* [AIM OF THE EXERCISE]
Convert every line of the entries below into a Markdown table with two columns, Row and Line. Number the rows in order and omit blank lines.

* [RECORDS SHOWN]
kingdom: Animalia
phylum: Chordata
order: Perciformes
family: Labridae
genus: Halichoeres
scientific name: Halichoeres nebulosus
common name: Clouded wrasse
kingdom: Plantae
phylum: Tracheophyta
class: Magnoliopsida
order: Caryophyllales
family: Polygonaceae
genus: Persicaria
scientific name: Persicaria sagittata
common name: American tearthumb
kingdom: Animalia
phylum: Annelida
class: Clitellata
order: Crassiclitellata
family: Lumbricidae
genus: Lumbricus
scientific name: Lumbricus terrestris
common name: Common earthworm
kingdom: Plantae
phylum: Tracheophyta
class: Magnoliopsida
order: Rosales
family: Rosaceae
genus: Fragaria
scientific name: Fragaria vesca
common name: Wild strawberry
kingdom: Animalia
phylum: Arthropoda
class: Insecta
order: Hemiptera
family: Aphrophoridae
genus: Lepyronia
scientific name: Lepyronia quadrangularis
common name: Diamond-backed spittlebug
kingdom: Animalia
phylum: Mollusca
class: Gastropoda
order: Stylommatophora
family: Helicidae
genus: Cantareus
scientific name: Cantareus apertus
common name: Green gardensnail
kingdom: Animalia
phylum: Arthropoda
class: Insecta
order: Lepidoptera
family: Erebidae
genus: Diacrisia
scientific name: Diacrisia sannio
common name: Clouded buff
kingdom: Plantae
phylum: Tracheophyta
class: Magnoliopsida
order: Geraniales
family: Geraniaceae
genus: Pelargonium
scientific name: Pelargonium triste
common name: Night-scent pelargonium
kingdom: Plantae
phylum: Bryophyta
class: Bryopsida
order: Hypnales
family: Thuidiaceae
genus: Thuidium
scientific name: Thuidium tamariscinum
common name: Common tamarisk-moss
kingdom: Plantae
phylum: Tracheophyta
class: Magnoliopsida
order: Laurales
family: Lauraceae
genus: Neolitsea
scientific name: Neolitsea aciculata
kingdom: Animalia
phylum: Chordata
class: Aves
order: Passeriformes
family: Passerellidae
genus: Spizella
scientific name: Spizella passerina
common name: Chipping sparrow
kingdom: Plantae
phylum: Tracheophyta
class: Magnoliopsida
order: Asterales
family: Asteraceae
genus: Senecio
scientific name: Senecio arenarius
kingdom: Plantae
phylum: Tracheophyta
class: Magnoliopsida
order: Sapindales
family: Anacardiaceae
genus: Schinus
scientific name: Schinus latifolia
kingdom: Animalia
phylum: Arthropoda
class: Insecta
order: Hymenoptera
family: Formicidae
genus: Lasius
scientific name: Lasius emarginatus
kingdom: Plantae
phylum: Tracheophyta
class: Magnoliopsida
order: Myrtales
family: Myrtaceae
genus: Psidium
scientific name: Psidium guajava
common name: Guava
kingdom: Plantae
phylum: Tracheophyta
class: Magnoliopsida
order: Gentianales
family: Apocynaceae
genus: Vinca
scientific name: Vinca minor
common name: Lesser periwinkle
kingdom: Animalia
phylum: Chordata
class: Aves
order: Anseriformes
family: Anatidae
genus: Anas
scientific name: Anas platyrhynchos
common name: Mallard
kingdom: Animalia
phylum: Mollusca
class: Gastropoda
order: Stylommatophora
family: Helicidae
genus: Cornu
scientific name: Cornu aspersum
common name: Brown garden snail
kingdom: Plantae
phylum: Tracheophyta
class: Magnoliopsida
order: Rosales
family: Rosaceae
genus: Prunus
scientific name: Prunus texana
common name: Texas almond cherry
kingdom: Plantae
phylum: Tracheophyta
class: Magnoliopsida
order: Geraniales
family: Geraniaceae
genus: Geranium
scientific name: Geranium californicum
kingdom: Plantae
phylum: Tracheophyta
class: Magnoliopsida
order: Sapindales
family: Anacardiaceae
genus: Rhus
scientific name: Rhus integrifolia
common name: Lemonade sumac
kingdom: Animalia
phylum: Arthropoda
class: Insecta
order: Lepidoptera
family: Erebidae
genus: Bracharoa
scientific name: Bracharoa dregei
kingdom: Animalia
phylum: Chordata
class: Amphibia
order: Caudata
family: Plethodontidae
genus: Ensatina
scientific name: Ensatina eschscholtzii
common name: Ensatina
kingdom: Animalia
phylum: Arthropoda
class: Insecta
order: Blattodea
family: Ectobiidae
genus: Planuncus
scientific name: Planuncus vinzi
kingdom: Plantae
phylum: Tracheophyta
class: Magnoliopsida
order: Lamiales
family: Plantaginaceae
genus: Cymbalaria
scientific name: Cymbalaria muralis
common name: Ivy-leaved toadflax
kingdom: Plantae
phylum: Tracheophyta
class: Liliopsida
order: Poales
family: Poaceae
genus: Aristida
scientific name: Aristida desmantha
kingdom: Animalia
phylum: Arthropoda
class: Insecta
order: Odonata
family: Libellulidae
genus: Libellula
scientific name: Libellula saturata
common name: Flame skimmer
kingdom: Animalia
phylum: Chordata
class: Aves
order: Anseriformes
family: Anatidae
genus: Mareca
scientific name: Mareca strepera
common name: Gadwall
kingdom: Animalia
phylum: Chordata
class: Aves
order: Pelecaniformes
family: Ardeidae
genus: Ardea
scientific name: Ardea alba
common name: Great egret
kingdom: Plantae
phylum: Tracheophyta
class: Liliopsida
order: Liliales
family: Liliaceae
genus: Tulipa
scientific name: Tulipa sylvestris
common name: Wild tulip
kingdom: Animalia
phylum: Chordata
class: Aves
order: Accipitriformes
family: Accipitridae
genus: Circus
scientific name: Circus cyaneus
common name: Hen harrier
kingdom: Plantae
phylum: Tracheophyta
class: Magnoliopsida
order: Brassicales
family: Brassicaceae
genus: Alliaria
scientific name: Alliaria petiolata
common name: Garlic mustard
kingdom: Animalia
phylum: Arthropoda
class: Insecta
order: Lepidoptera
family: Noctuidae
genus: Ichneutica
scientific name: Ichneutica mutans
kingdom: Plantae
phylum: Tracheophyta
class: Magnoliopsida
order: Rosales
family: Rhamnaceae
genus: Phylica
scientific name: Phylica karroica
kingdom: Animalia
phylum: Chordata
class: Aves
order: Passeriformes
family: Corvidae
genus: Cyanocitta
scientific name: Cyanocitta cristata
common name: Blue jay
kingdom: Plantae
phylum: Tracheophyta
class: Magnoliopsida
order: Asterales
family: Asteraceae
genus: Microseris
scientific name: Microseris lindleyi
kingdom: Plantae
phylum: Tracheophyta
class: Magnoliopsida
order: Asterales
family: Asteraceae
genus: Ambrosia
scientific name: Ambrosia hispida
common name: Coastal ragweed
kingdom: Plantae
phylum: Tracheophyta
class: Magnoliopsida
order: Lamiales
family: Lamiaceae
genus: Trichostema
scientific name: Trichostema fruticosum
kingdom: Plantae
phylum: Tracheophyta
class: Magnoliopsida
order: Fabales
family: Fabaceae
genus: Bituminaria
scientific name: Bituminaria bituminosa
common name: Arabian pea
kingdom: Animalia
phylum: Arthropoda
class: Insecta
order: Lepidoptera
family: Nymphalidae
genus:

* [COMPLETE OUTPUT]
| Row | Line |
|---|---|
| 1 | kingdom: Animalia |
| 2 | phylum: Chordata |
| 3 | order: Perciformes |
| 4 | family: Labridae |
| 5 | genus: Halichoeres |
| 6 | scientific name: Halichoeres nebulosus |
| 7 | common name: Clouded wrasse |
| 8 | kingdom: Plantae |
| 9 | phylum: Tracheophyta |
| 10 | class: Magnoliopsida |
| 11 | order: Caryophyllales |
| 12 | family: Polygonaceae |
| 13 | genus: Persicaria |
| 14 | scientific name: Persicaria sagittata |
| 15 | common name: American tearthumb |
| 16 | kingdom: Animalia |
| 17 | phylum: Annelida |
| 18 | class: Clitellata |
| 19 | order: Crassiclitellata |
| 20 | family: Lumbricidae |
| 21 | genus: Lumbricus |
| 22 | scientific name: Lumbricus terrestris |
| 23 | common name: Common earthworm |
| 24 | kingdom: Plantae |
| 25 | phylum: Tracheophyta |
| 26 | class: Magnoliopsida |
| 27 | order: Rosales |
| 28 | family: Rosaceae |
| 29 | genus: Fragaria |
| 30 | scientific name: Fragaria vesca |
| 31 | common name: Wild strawberry |
| 32 | kingdom: Animalia |
| 33 | phylum: Arthropoda |
| 34 | class: Insecta |
| 35 | order: Hemiptera |
| 36 | family: Aphrophoridae |
| 37 | genus: Lepyronia |
| 38 | scientific name: Lepyronia quadrangularis |
| 39 | common name: Diamond-backed spittlebug |
| 40 | kingdom: Animalia |
| 41 | phylum: Mollusca |
| 42 | class: Gastropoda |
| 43 | order: Stylommatophora |
| 44 | family: Helicidae |
| 45 | genus: Cantareus |
| 46 | scientific name: Cantareus apertus |
| 47 | common name: Green gardensnail |
| 48 | kingdom: Animalia |
| 49 | phylum: Arthropoda |
| 50 | class: Insecta |
| 51 | order: Lepidoptera |
| 52 | family: Erebidae |
| 53 | genus: Diacrisia |
| 54 | scientific name: Diacrisia sannio |
| 55 | common name: Clouded buff |
| 56 | kingdom: Plantae |
| 57 | phylum: Tracheophyta |
| 58 | class: Magnoliopsida |
| 59 | order: Geraniales |
| 60 | family: Geraniaceae |
| 61 | genus: Pelargonium |
| 62 | scientific name: Pelargonium triste |
| 63 | common name: Night-scent pelargonium |
| 64 | kingdom: Plantae |
| 65 | phylum: Bryophyta |
| 66 | class: Bryopsida |
| 67 | order: Hypnales |
| 68 | family: Thuidiaceae |
| 69 | genus: Thuidium |
| 70 | scientific name: Thuidium tamariscinum |
| 71 | common name: Common tamarisk-moss |
| 72 | kingdom: Plantae |
| 73 | phylum: Tracheophyta |
| 74 | class: Magnoliopsida |
| 75 | order: Laurales |
| 76 | family: Lauraceae |
| 77 | genus: Neolitsea |
| 78 | scientific name: Neolitsea aciculata |
| 79 | kingdom: Animalia |
| 80 | phylum: Chordata |
| 81 | class: Aves |
| 82 | order: Passeriformes |
| 83 | family: Passerellidae |
| 84 | genus: Spizella |
| 85 | scientific name: Spizella passerina |
| 86 | common name: Chipping sparrow |
| 87 | kingdom: Plantae |
| 88 | phylum: Tracheophyta |
| 89 | class: Magnoliopsida |
| 90 | order: Asterales |
| 91 | family: Asteraceae |
| 92 | genus: Senecio |
| 93 | scientific name: Senecio arenarius |
| 94 | kingdom: Plantae |
| 95 | phylum: Tracheophyta |
| 96 | class: Magnoliopsida |
| 97 | order: Sapindales |
| 98 | family: Anacardiaceae |
| 99 | genus: Schinus |
| 100 | scientific name: Schinus latifolia |
| 101 | kingdom: Animalia |
| 102 | phylum: Arthropoda |
| 103 | class: Insecta |
| 104 | order: Hymenoptera |
| 105 | family: Formicidae |
| 106 | genus: Lasius |
| 107 | scientific name: Lasius emarginatus |
| 108 | kingdom: Plantae |
| 109 | phylum: Tracheophyta |
| 110 | class: Magnoliopsida |
| 111 | order: Myrtales |
| 112 | family: Myrtaceae |
| 113 | genus: Psidium |
| 114 | scientific name: Psidium guajava |
| 115 | common name: Guava |
| 116 | kingdom: Plantae |
| 117 | phylum: Tracheophyta |
| 118 | class: Magnoliopsida |
| 119 | order: Gentianales |
| 120 | family: Apocynaceae |
| 121 | genus: Vinca |
| 122 | scientific name: Vinca minor |
| 123 | common name: Lesser periwinkle |
| 124 | kingdom: Animalia |
| 125 | phylum: Chordata |
| 126 | class: Aves |
| 127 | order: Anseriformes |
| 128 | family: Anatidae |
| 129 | genus: Anas |
| 130 | scientific name: Anas platyrhynchos |
| 131 | common name: Mallard |
| 132 | kingdom: Animalia |
| 133 | phylum: Mollusca |
| 134 | class: Gastropoda |
| 135 | order: Stylommatophora |
| 136 | family: Helicidae |
| 137 | genus: Cornu |
| 138 | scientific name: Cornu aspersum |
| 139 | common name: Brown garden snail |
| 140 | kingdom: Plantae |
| 141 | phylum: Tracheophyta |
| 142 | class: Magnoliopsida |
| 143 | order: Rosales |
| 144 | family: Rosaceae |
| 145 | genus: Prunus |
| 146 | scientific name: Prunus texana |
| 147 | common name: Texas almond cherry |
| 148 | kingdom: Plantae |
| 149 | phylum: Tracheophyta |
| 150 | class: Magnoliopsida |
| 151 | order: Geraniales |
| 152 | family: Geraniaceae |
| 153 | genus: Geranium |
| 154 | scientific name: Geranium californicum |
| 155 | kingdom: Plantae |
| 156 | phylum: Tracheophyta |
| 157 | class: Magnoliopsida |
| 158 | order: Sapindales |
| 159 | family: Anacardiaceae |
| 160 | genus: Rhus |
| 161 | scientific name: Rhus integrifolia |
| 162 | common name: Lemonade sumac |
| 163 | kingdom: Animalia |
| 164 | phylum: Arthropoda |
| 165 | class: Insecta |
| 166 | order: Lepidoptera |
| 167 | family: Erebidae |
| 168 | genus: Bracharoa |
| 169 | scientific name: Bracharoa dregei |
| 170 | kingdom: Animalia |
| 171 | phylum: Chordata |
| 172 | class: Amphibia |
| 173 | order: Caudata |
| 174 | family: Plethodontidae |
| 175 | genus: Ensatina |
| 176 | scientific name: Ensatina eschscholtzii |
| 177 | common name: Ensatina |
| 178 | kingdom: Animalia |
| 179 | phylum: Arthropoda |
| 180 | class: Insecta |
| 181 | order: Blattodea |
| 182 | family: Ectobiidae |
| 183 | genus: Planuncus |
| 184 | scientific name: Planuncus vinzi |
| 185 | kingdom: Plantae |
| 186 | phylum: Tracheophyta |
| 187 | class: Magnoliopsida |
| 188 | order: Lamiales |
| 189 | family: Plantaginaceae |
| 190 | genus: Cymbalaria |
| 191 | scientific name: Cymbalaria muralis |
| 192 | common name: Ivy-leaved toadflax |
| 193 | kingdom: Plantae |
| 194 | phylum: Tracheophyta |
| 195 | class: Liliopsida |
| 196 | order: Poales |
| 197 | family: Poaceae |
| 198 | genus: Aristida |
| 199 | scientific name: Aristida desmantha |
| 200 | kingdom: Animalia |
| 201 | phylum: Arthropoda |
| 202 | class: Insecta |
| 203 | order: Odonata |
| 204 | family: Libellulidae |
| 205 | genus: Libellula |
| 206 | scientific name: Libellula saturata |
| 207 | common name: Flame skimmer |
| 208 | kingdom: Animalia |
| 209 | phylum: Chordata |
| 210 | class: Aves |
| 211 | order: Anseriformes |
| 212 | family: Anatidae |
| 213 | genus: Mareca |
| 214 | scientific name: Mareca strepera |
| 215 | common name: Gadwall |
| 216 | kingdom: Animalia |
| 217 | phylum: Chordata |
| 218 | class: Aves |
| 219 | order: Pelecaniformes |
| 220 | family: Ardeidae |
| 221 | genus: Ardea |
| 222 | scientific name: Ardea alba |
| 223 | common name: Great egret |
| 224 | kingdom: Plantae |
| 225 | phylum: Tracheophyta |
| 226 | class: Liliopsida |
| 227 | order: Liliales |
| 228 | family: Liliaceae |
| 229 | genus: Tulipa |
| 230 | scientific name: Tulipa sylvestris |
| 231 | common name: Wild tulip |
| 232 | kingdom: Animalia |
| 233 | phylum: Chordata |
| 234 | class: Aves |
| 235 | order: Accipitriformes |
| 236 | family: Accipitridae |
| 237 | genus: Circus |
| 238 | scientific name: Circus cyaneus |
| 239 | common name: Hen harrier |
| 240 | kingdom: Plantae |
| 241 | phylum: Tracheophyta |
| 242 | class: Magnoliopsida |
| 243 | order: Brassicales |
| 244 | family: Brassicaceae |
| 245 | genus: Alliaria |
| 246 | scientific name: Alliaria petiolata |
| 247 | common name: Garlic mustard |
| 248 | kingdom: Animalia |
| 249 | phylum: Arthropoda |
| 250 | class: Insecta |
| 251 | order: Lepidoptera |
| 252 | family: Noctuidae |
| 253 | genus: Ichneutica |
| 254 | scientific name: Ichneutica mutans |
| 255 | kingdom: Plantae |
| 256 | phylum: Tracheophyta |
| 257 | class: Magnoliopsida |
| 258 | order: Rosales |
| 259 | family: Rhamnaceae |
| 260 | genus: Phylica |
| 261 | scientific name: Phylica karroica |
| 262 | kingdom: Animalia |
| 263 | phylum: Chordata |
| 264 | class: Aves |
| 265 | order: Passeriformes |
| 266 | family: Corvidae |
| 267 | genus: Cyanocitta |
| 268 | scientific name: Cyanocitta cristata |
| 269 | common name: Blue jay |
| 270 | kingdom: Plantae |
| 271 | phylum: Tracheophyta |
| 272 | class: Magnoliopsida |
| 273 | order: Asterales |
| 274 | family: Asteraceae |
| 275 | genus: Microseris |
| 276 | scientific name: Microseris lindleyi |
| 277 | kingdom: Plantae |
| 278 | phylum: Tracheophyta |
| 279 | class: Magnoliopsida |
| 280 | order: Asterales |
| 281 | family: Asteraceae |
| 282 | genus: Ambrosia |
| 283 | scientific name: Ambrosia hispida |
| 284 | common name: Coastal ragweed |
| 285 | kingdom: Plantae |
| 286 | phylum: Tracheophyta |
| 287 | class: Magnoliopsida |
| 288 | order: Lamiales |
| 289 | family: Lamiaceae |
| 290 | genus: Trichostema |
| 291 | scientific name: Trichostema fruticosum |
| 292 | kingdom: Plantae |
| 293 | phylum: Tracheophyta |
| 294 | class: Magnoliopsida |
| 295 | order: Fabales |
| 296 | family: Fabaceae |
| 297 | genus: Bituminaria |
| 298 | scientific name: Bituminaria bituminosa |
| 299 | common name: Arabian pea |
| 300 | kingdom: Animalia |
| 301 | phylum: Arthropoda |
| 302 | class: Insecta |
| 303 | order: Lepidoptera |
| 304 | family: Nymphalidae |
| 305 | genus: |